According to the research firm’s report, Apple still controls 73 percent of the tablet market, and other OEMs are struggling to catch up through improvements in services. Forrester found that Samsung has a 5 percent market share, Motorola Mobility (NYSE:MMI) has 4 percent and Acer a 3 percent share. Interestingly though, the Android tablets that have made the biggest inroads so far are Amazon’s Kindle Fire and Barnes & Noble’s Nook line, mainly because of what they bring consumers in terms of value-added services.

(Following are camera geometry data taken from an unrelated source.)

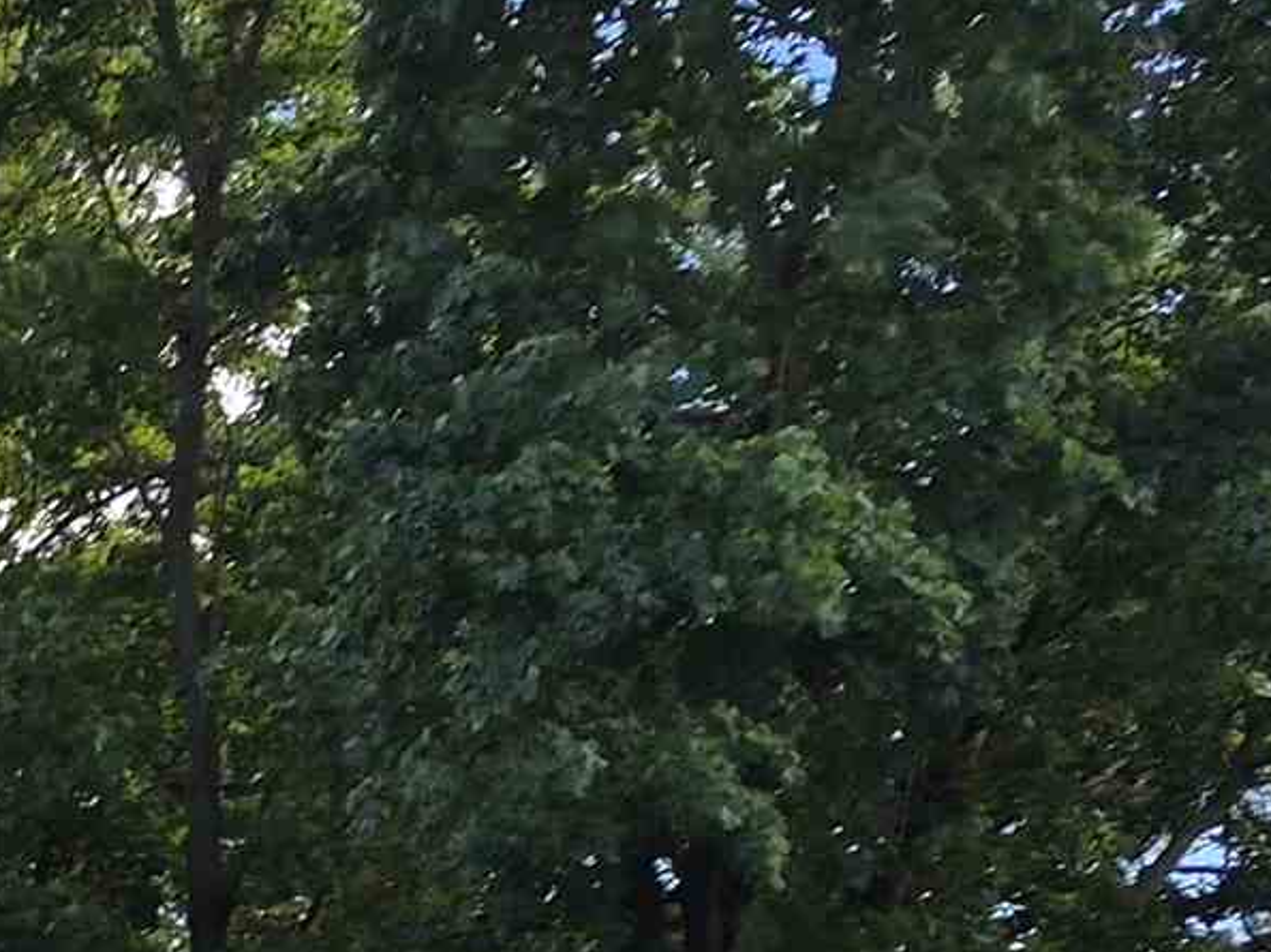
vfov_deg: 11.4
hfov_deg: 13.4
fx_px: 4368
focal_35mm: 119
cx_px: -1519
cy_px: 1829
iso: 80
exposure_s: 1/2680
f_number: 1.8
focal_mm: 5.4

“Forrester’s data shows that the top reason consumers don’t buy tablets isn’t because of price, or technology–it’s because they say ‘I don’t think I need it,'” Forrester analyst Sarah Rotman Epps wrote in a blog post. “It’s about the services–what you can do with the device, which is why Apple, Amazon, and B&N have succeeded in the U.S. where pure hardware plays have failed.”

2 COMMENTS

  1. Wait- this doesn’t add up.

    If the “Kindle Fire and the Nook tablet have made the biggest inroads so far” and the Samsung tablet has 5% market share- then doesn’t that mean the Kindle and the Nook both have MORE than 5% market share.

    And if so, does the 27% of the market that belongs to non-Ipad tablets include the Kindle and Nook, or have they simply been removed from the category altogether. If that’s the case, then the market is at least 12% (and realistically, much more since Kindle is clearly bigger than nook) larger than they are representing. Apple’s 73% is really less than 65%.

    Should “no android tablet has more than 5% share” headline that has been circulating around really read “Apple’s tablet market share has already dropped into the low 60’s (or lower), but if you pretend like the two biggest competitors don’t exist, then they are very impressive.”?

    There is one company with an exceptionally large market share here- Foxconn.